Dans un monde aux prises avec des inégalités profondément ancrées, l'État indien du Kerala apparaît comme une lueur d'espoir. D'ici novembre 2025, le Kerala devrait devenir le premier État indien à éradiquer totalement l'extrême pauvreté, une étape importante annoncée par le ministre en chef Pinarayi Vijayan suite au succès de Dharmadam , la première circonscription électorale de l'État exempte d'extrême pauvreté.
Ce succès n'est pas seulement un triomphe statistique, mais il témoigne de décennies de politiques d'inspiration socialiste privilégiant le développement équitable, la démocratie de proximité et la dignité humaine.
Le parcours du Kerala offre un éclairage essentiel sur la manière dont des stratégies systémiques et communautaires peuvent sortir des millions de personnes de la pauvreté, prouvant ainsi que la pauvreté est un choix politique et non une réalité inévitable.

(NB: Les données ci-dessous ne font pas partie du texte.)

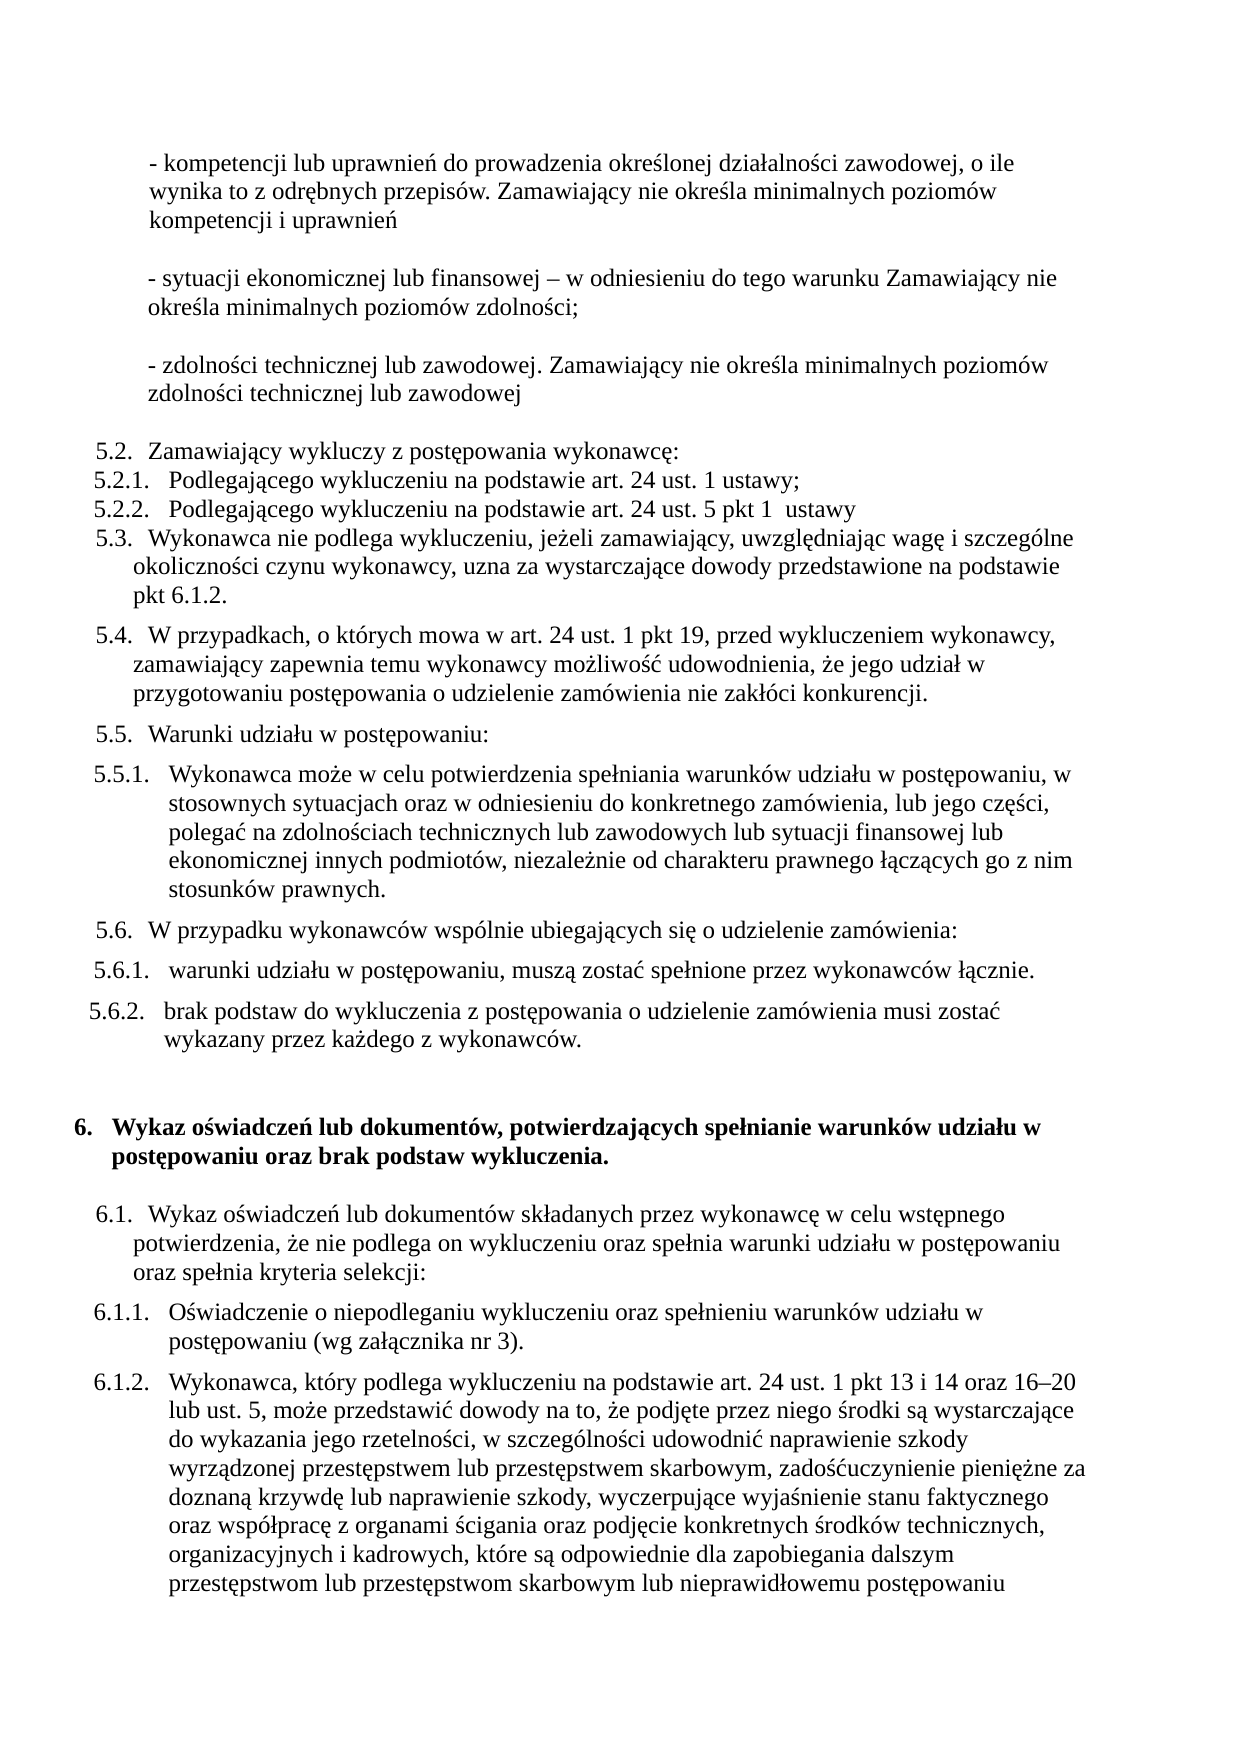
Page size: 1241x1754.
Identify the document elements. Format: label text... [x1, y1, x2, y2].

text - zdolności technicznej lub zawodowej. Zamawiający nie określa minimalnych poziomów zdolności technicznej lub zawodowej [148, 350, 1093, 407]
list Wykonawca może w celu potwierdzenia spełniania warunków udziału w postępowaniu, w stosownych sytuacjach oraz w odniesieniu do konkretnego zamówienia, lub jego części, polegać na zdolnościach technicznych lub zawodowych lub sytuacji finansowej lub ekonomicznej innych podmiotów, niezależnie od charakteru prawnego łączących go z nim stosunków prawnych. [93, 759, 1093, 903]
list Wykaz oświadczeń lub dokumentów składanych przez wykonawcę w celu wstępnego potwierdzenia, że nie podlega on wykluczeniu oraz spełnia warunki udziału w postępowaniu oraz spełnia kryteria selekcji: [95, 1199, 1093, 1286]
list Oświadczenie o niepodleganiu wykluczeniu oraz spełnieniu warunków udziału w postępowaniu (wg załącznika nr 3). [93, 1297, 1093, 1355]
list Podlegającego wykluczeniu na podstawie art. 24 ust. 1 ustawy; [93, 465, 1093, 494]
list Wykonawca, który podlega wykluczeniu na podstawie art. 24 ust. 1 pkt 13 i 14 oraz 16–20 lub ust. 5, może przedstawić dowody na to, że podjęte przez niego środki są wystarczające do wykazania jego rzetelności, w szczególności udowodnić naprawienie szkody wyrządzonej przestępstwem lub przestępstwem skarbowym, zadośćuczynienie pieniężne za doznaną krzywdę lub naprawienie szkody, wyczerpujące wyjaśnienie stanu faktycznego oraz współpracę z organami ścigania oraz podjęcie konkretnych środków technicznych, organizacyjnych i kadrowych, które są odpowiednie dla zapobiegania dalszym przestępstwom lub przestępstwom skarbowym lub nieprawidłowemu postępowaniu [93, 1367, 1093, 1597]
list brak podstaw do wykluczenia z postępowania o udzielenie zamówienia musi zostać wykazany przez każdego z wykonawców. [88, 996, 1093, 1053]
text - sytuacji ekonomicznej lub finansowej – w odniesieniu do tego warunku Zamawiający nie określa minimalnych poziomów zdolności; [148, 263, 1093, 321]
list Wykaz oświadczeń lub dokumentów, potwierdzających spełnianie warunków udziału w postępowaniu oraz brak podstaw wykluczenia. [74, 1112, 1093, 1170]
list Zamawiający wykluczy z postępowania wykonawcę: [95, 436, 1093, 465]
list warunki udziału w postępowaniu, muszą zostać spełnione przez wykonawców łącznie. [93, 955, 1093, 984]
list Podlegającego wykluczeniu na podstawie art. 24 ust. 5 pkt 1 ustawy [93, 494, 1093, 523]
list Warunki udziału w postępowaniu: [95, 719, 1093, 747]
list Wykonawca nie podlega wykluczeniu, jeżeli zamawiający, uwzględniając wagę i szczególne okoliczności czynu wykonawcy, uzna za wystarczające dowody przedstawione na podstawie pkt 6.1.2. [95, 523, 1093, 609]
list W przypadku wykonawców wspólnie ubiegających się o udzielenie zamówienia: [95, 915, 1093, 943]
text - kompetencji lub uprawnień do prowadzenia określonej działalności zawodowej, o ile wynika to z odrębnych przepisów. Zamawiający nie określa minimalnych poziomów kompetencji i uprawnień [149, 148, 1093, 234]
list W przypadkach, o których mowa w art. 24 ust. 1 pkt 19, przed wykluczeniem wykonawcy, zamawiający zapewnia temu wykonawcy możliwość udowodnienia, że jego udział w przygotowaniu postępowania o udzielenie zamówienia nie zakłóci konkurencji. [95, 621, 1093, 707]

Une approche de l'autonomisation axée sur les données
Le succès du Kerala repose sur son approche participative rigoureuse pour identifier et lutter contre la pauvreté. Lancé en mai 2021, le Projet d'éradication de l'extrême pauvreté (EPEP) a établi une référence mondiale en matière de précision.
Selon l'Étude économique publiée en 2024 par le Conseil de planification de l'État du Kerala, l'initiative a débuté par la sélection de 118.309 ménages pauvres dans des circonscriptions locales, suivie d'un processus de vérification rigoureux en quatre étapes : examen par les sous-comités des collectivités locales, entretiens en face à face, validation par les Grama Sabhas (assemblées de circonscription) et un audit de 20 % pour garantir l'exactitude des données. L'enquête s'est concentrée sur quatre indicateurs – manque de nourriture, de revenus, de logement et de soins de santé – en excluant les familles déjà couvertes par les régimes d'aide sociale existants afin d'éviter les doublons.

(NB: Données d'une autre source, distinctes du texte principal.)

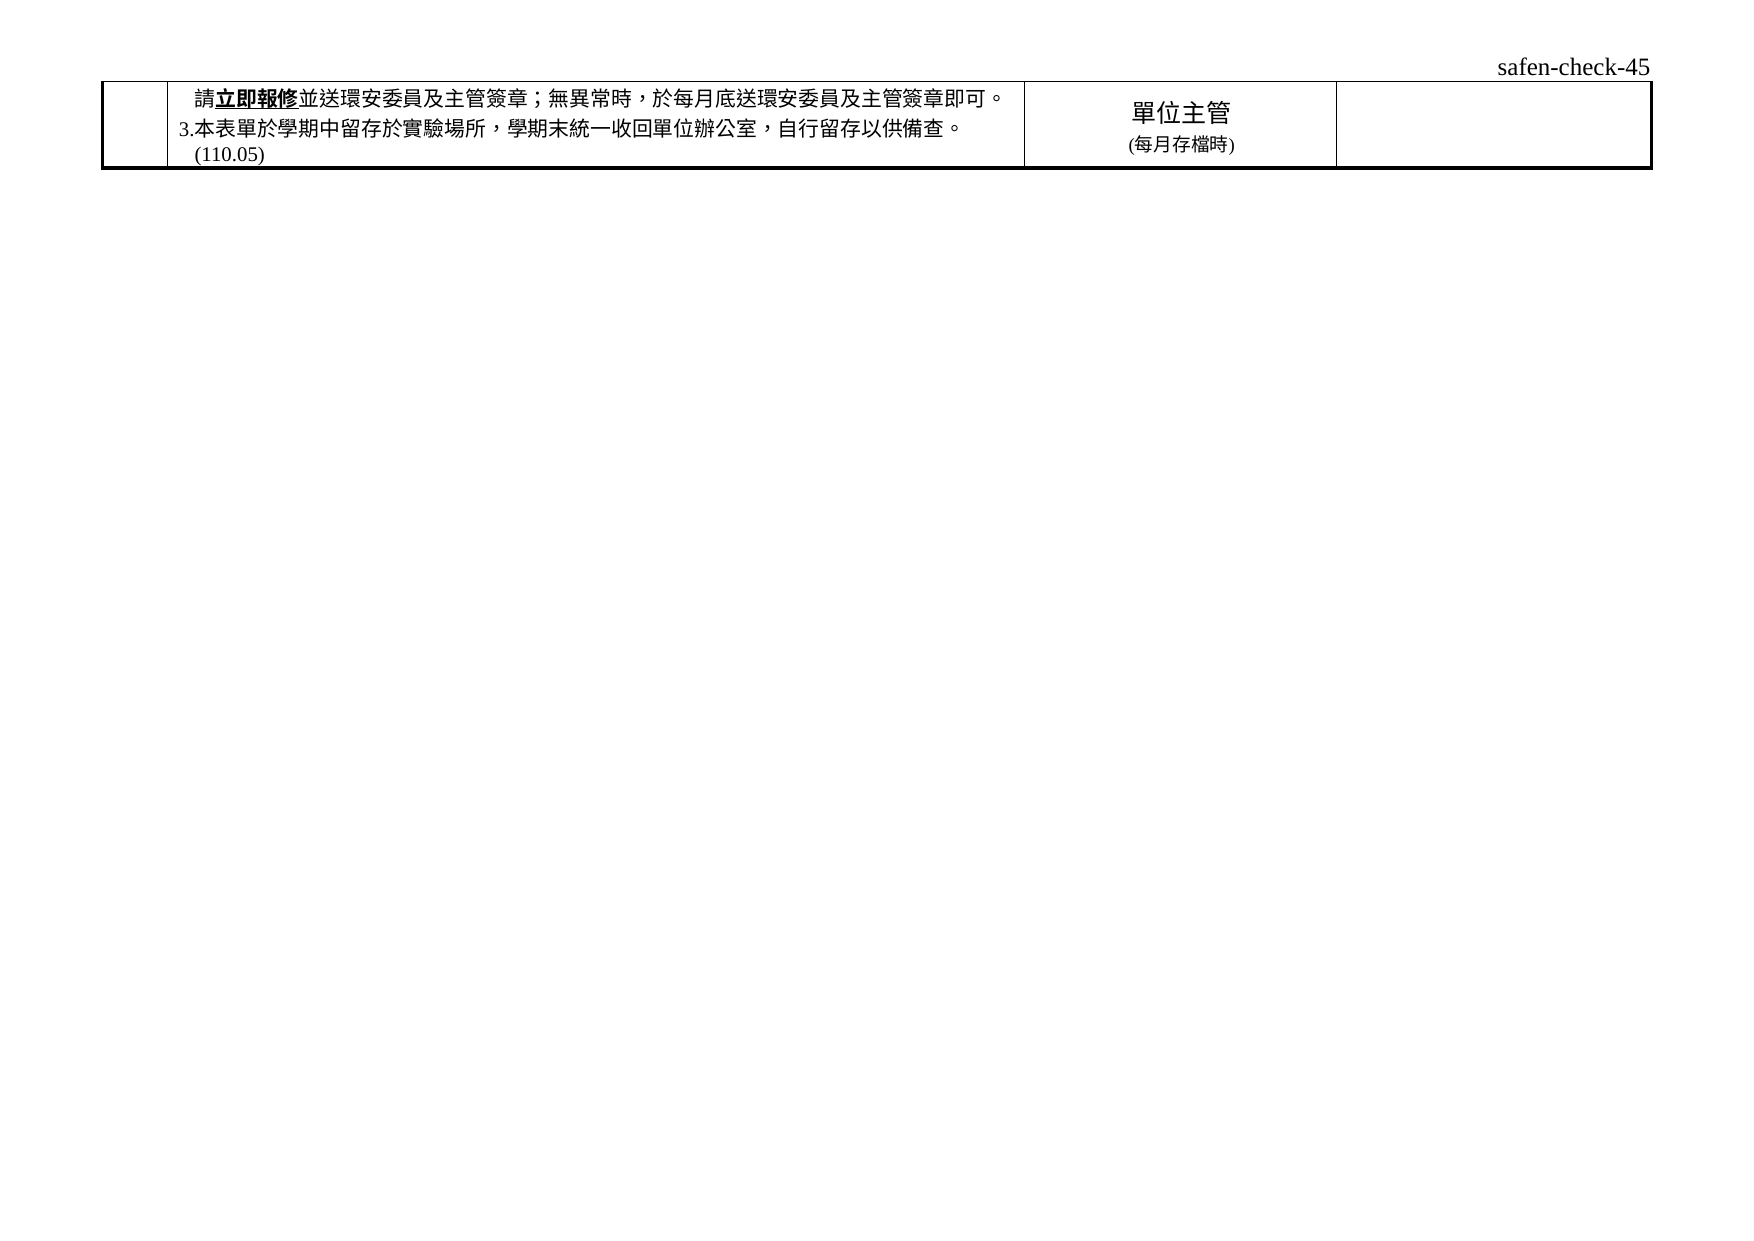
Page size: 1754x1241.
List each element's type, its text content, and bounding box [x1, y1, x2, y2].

Le décompte final a révélé que 64.006 familles vivaient dans l'extrême pauvreté, dont 81 % en zone rurale. Le district de Malappuram en enregistrait le plus grand nombre (8553 familles), tandis que celui de Kottayam en comptait le moins (1071 familles). Les crises sanitaires ont touché plus de 40.000 familles, l'insécurité alimentaire a touché 34.523 ménages et 15.091 personnes manquaient d'un logement adéquat.
Ces chiffres ont guidé l'élaboration de plans micro-économiques personnalisés pour chaque ménage, combinant une aide immédiate (kits alimentaires, soins de santé d'urgence) avec un soutien à court terme (logement temporaire, aide à l'emploi) et des solutions à long terme (formation professionnelle, logement permanent). Par exemple, les familles confrontées à des urgences médicales ont bénéficié de soins gratuits dans les hôpitaux publics rénovés du Kerala, tandis que d'autres ont eu accès à des opportunités d'auto-emploi via des coopératives.

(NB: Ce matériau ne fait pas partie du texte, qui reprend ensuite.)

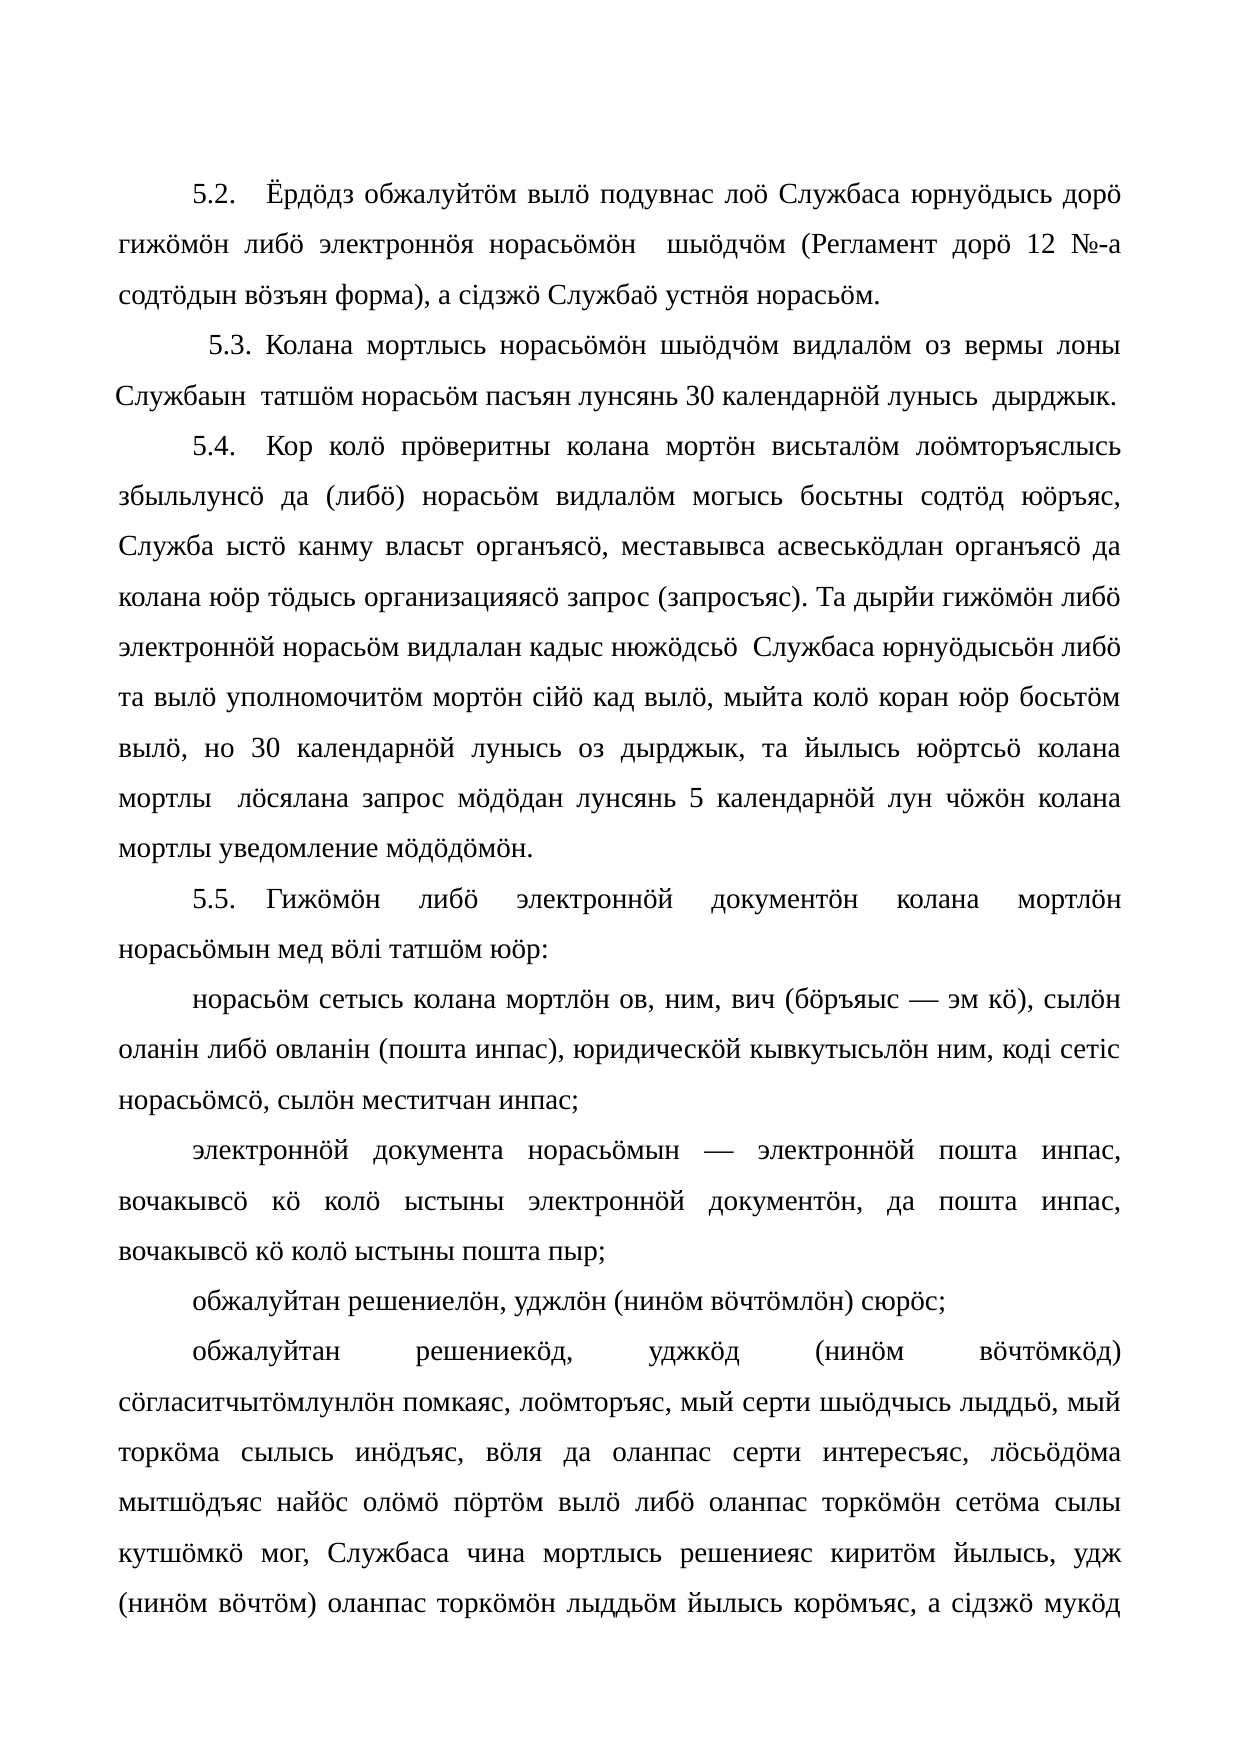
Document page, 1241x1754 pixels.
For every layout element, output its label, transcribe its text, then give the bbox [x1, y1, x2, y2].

text норасьӧм сетысь колана мортлӧн ов, ним, вич (бӧръяыс — эм кӧ), сылӧн оланін либӧ овланін (пошта инпас), юридическӧй кывкутысьлӧн ним, коді сетіс норасьӧмсӧ, сылӧн меститчан инпас; [118, 981, 1122, 1116]
list Кор колӧ прӧверитны колана мортӧн висьталӧм лоӧмторъяслысь збыльлунсӧ да (либӧ) норасьӧм видлалӧм могысь босьтны содтӧд юӧръяс, Служба ыстӧ канму власьт органъясӧ, меставывса асвеськӧдлан органъясӧ да колана юӧр тӧдысь организацияясӧ запрос (запросъяс). Та дырйи гижӧмӧн либӧ электроннӧй норасьӧм видлалан кадыс нюжӧдсьӧ Службаса юрнуӧдысьӧн либӧ та вылӧ уполномочитӧм мортӧн сійӧ кад вылӧ, мыйта колӧ коран юӧр босьтӧм вылӧ, но 30 календарнӧй лунысь оз дырджык, та йылысь юӧртсьӧ колана мортлы лӧсялана запрос мӧдӧдан лунсянь 5 календарнӧй лун чӧжӧн колана мортлы уведомление мӧдӧдӧмӧн. [118, 428, 1122, 864]
text электроннӧй документа норасьӧмын — электроннӧй пошта инпас, вочакывсӧ кӧ колӧ ыстыны электроннӧй документӧн, да пошта инпас, вочакывсӧ кӧ колӧ ыстыны пошта пыр; [118, 1132, 1122, 1266]
list Ёрдöдз обжалуйтӧм вылö подувнас лоö Службаса юрнуӧдысь дорӧ гижӧмӧн либӧ электроннӧя норасьӧмӧн шыöдчöм (Регламент дорӧ 12 №-а содтӧдын вӧзъян форма), а сідзжӧ Службаӧ устнӧя норасьӧм. [118, 176, 1122, 311]
text обжалуйтан решениелӧн, уджлӧн (нинӧм вӧчтӧмлӧн) сюрӧс; [118, 1283, 1122, 1317]
list Гижӧмӧн либӧ электроннӧй документӧн колана мортлӧн норасьӧмын мед вӧлі татшӧм юӧр: [118, 881, 1122, 964]
text обжалуйтан решениекӧд, уджкӧд (нинӧм вӧчтӧмкӧд) сӧгласитчытӧмлунлӧн помкаяс, лоӧмторъяс, мый серти шыӧдчысь лыддьӧ, мый торкӧма сылысь инӧдъяс, вӧля да оланпас серти интересъяс, лӧсьӧдӧма мытшӧдъяс найӧс олӧмӧ пӧртӧм вылӧ либӧ оланпас торкӧмӧн сетӧма сылы кутшӧмкӧ мог, Службаса чина мортлысь решениеяс киритӧм йылысь, удж (нинӧм вӧчтӧм) оланпас торкӧмӧн лыддьӧм йылысь корӧмъяс, а сідзжӧ мукӧд [118, 1333, 1122, 1619]
list 5.3. Колана мортлысь норасьӧмӧн шыӧдчӧм видлалӧм оз вермы лоны Службаын татшӧм норасьӧм пасъян лунсянь 30 календарнӧй лунысь дырджык. [77, 327, 1122, 411]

Les piliers de l'héritage socialiste du Kerala
Le cadre de lutte contre la pauvreté du Kerala s'appuie sur une longue tradition de réformes structurelles menées par le Parti Communiste d'Inde (Marxiste) et le Front démocratique de gauche (LDF). Ces réformes ont contribué à une baisse spectaculaire de la pauvreté dans l'État, passant de 59,79 % dans les années 1970 à seulement 11,03 % en 2011. Cette transformation a été rendue possible grâce à une combinaison d'innovations politiques qui ont remodelé les relations foncières, la gouvernance, la protection sociale et les rôles de genre.
L'un des piliers du progrès du Kerala fut son vaste programme de réforme agraire. Cette réforme a démantelé les hiérarchies féodales profondément ancrées en accordant des droits de propriété foncière aux métayers, en plafonnant les propriétés foncières et en redistribuant les terres excédentaires aux ouvriers agricoles sans terre. Ces mesures ont sapé la domination traditionnelle des propriétaires terriens des castes supérieures, amélioré significativement le niveau de vie en milieu rural et renforcé le pouvoir de négociation des paysans et des ouvriers agricoles.
L'expérience du Kerala en matière de gouvernance décentralisée a approfondi la participation démocratique et renforcé les capacités locales. En déléguant d'importantes compétences financières et administratives aux collectivités locales autonomes (GLA), l'État a permis aux panchayats de concevoir et de mettre en œuvre des programmes sociaux adaptés aux réalités locales.
Pendant la pandémie de COVID-19, cette structure s'est avérée cruciale : des cuisines communautaires ont été rapidement mises en place et des bénévoles ont contribué à la livraison de repas aux personnes dans le besoin. Le processus de décentralisation a également favorisé la transparence, une meilleure sensibilisation des citoyens aux politiques et une plus grande responsabilisation dans leur mise en œuvre.
L'accent mis depuis longtemps par l'État sur la santé publique et l'éducation a jeté les bases solides du développement humain. La Mission Aardram , lancée en 2017, a revitalisé les centres de santé primaires en intégrant les services de soins de santé mentale et de traumatologie, les rendant ainsi plus accessibles et plus conviviaux. Le taux d'alphabétisation de 96,2 % du Kerala est le fruit de décennies d'investissement dans l'éducation universelle, la formation professionnelle et l'enseignement public, contribuant ainsi à une main-d'œuvre mieux informée, qualifiée et en meilleure santé.
L'autonomisation des femmes est au cœur du modèle de développement du Kerala, notamment grâce au programme Kudumbashree lancé en 1998. Avec plus de 4,5 millions de membres, Kudumbashree représente l'une des plus importantes initiatives de réduction de la pauvreté et d'autonomisation menées par des femmes au monde. Grâce à la synergie entre microfinance, entrepreneuriat, agriculture collective et gouvernance locale, ce programme a permis à des centaines de milliers de femmes de sécuriser leurs moyens de subsistance et de remettre en question les structures sociales patriarcales.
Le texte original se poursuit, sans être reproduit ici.